S3 presigned post urls issue using boto3
I have a webapp served with apache2 running python-flask in the backend. The app heavily relies on the S3 Object Storage. I'm using boto3
to interact with the S3 storage. My issue is regarding the generate_presigned_url
method when used in production. It returns the following structure:
{
'url': 'https://eu-central-1.linodeobjects.com/my-s3-bucket',
'fields': {
'ACL': 'private',
'key': 'foo.bar',
'AWSAccessKeyId': 'FOOBAR',
'policy': 'base64longhash...',
'signature': 'foobar'
}
}
Everytime I use this method on the same python session the policy
key returns a longer value (about 1.5x increase in length for every subsequent request). After a few requests the size of the policy
gets really large (tens of MB) and the app breaks. If I restart the python service the policy
size gets reset.
After digging in the boto3
documentation and some threads in GitHub and here I couldn't find anything that helped me in regards to resetting the S3 connection without having to restart the whole python session. To keep restarting the apache2 service periodically is not a good approach, so my solution was to call the generate_presigned_url
from a standalone script using subprocess
and parse the string output back to json before using it, which is not ideal, as I wish I didn't have to keep calling bash scripts from inside apache. The main functions I use follow bellow:
AWS_BUCKET_PARAMS = {'ACL': 'private'}
# connect to my linode's s3 bucket
def awsSign():
return boto3.client('s3', aws_access_key_id=AWS_ACCESS_KEY_ID, aws_secret_access_key=AWS_SECRET_ACCESS_KEY, endpoint_url=AWS_ENDPOINT_URL)

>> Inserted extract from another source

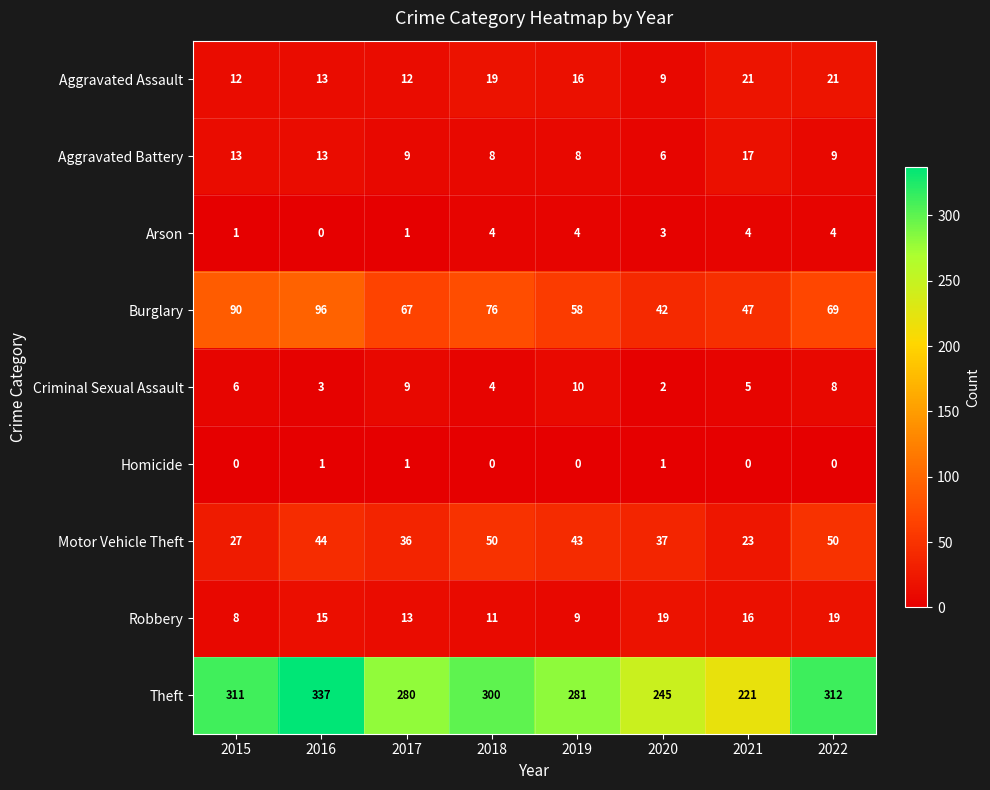

List the series in order of their peak value, highest first.

Theft, Burglary, Motor Vehicle Theft, Aggravated Assault, Robbery, Aggravated Battery, Criminal Sexual Assault, Arson, Homicide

# generate presigned post object for uploading files
def awsPostForm(file_path):
s3 = awsSign()
return s3.generate_presigned_post(AWS_BUCKET, file_path, AWS_BUCKET_PARAMS, [AWS_BUCKET_PARAMS], 1800)

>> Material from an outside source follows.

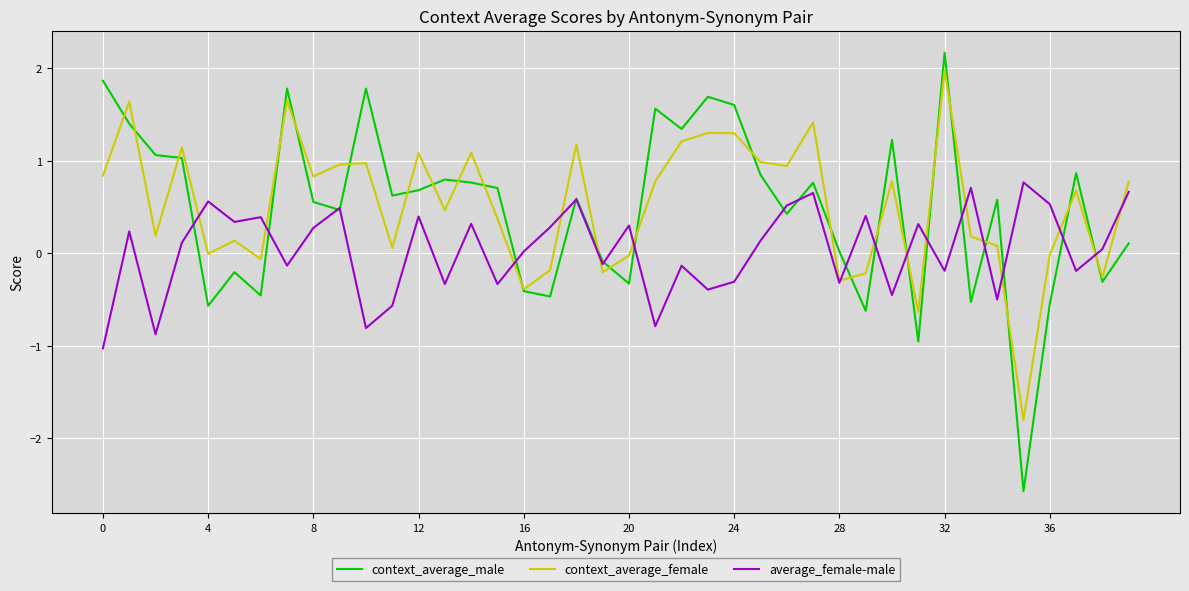

What is the smallest value displayed?

-2.6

# generate post object from external script
def awsPostFormTerminal(file_path):
from subprocess import Popen, PIPE
cmd = [ 'python3', '-c', f'from utils import awsPostForm; print(awsPostForm("{file_path}"))' ]
output = Popen( cmd, stdout=PIPE ).communicate()[0]
return json.loads(output.decode('utf-8').replace('\n', '').replace("'", '"'))
The problem happens regardless of calling awsSign()
one or many times for a list of files.
In short, I wish for a better way of retrieving subsequent post
forms from generate_presigned_url
in the same python session, without increasing the policy
on every new request. If there is a proper way to restart the boto3
connection, provide some parameters that I missed when setting the API calls or maybe it's something particular to the Linode's S3 object storage service.
I also posted the same question on stackoverflow.
If anyone can point me at the right direction I'll appreciate!
3 Replies
The policy is base64-encoded. I believe this is a JSON document.
Have you tried decoding the base64 policy after each request to identify what is different about it each time?
Is it possible one of the parameters you’re feeding in is somehow including details from a previous request?
Decoding the policy back did the job! Turns out the AWS_BUCKET_PARAMS
variable was altered by reference after passing through generate_presigned_post
. This way the requests were sending all returned data from the previous request as well. Copying the variable inside the function scope before sending the request did the job, now there are no duplications and the returned object's size is stable. Thanks!
@SilvanaNobre brilliant!
Thanks for letting us know, your solution may help someone else in the same situation!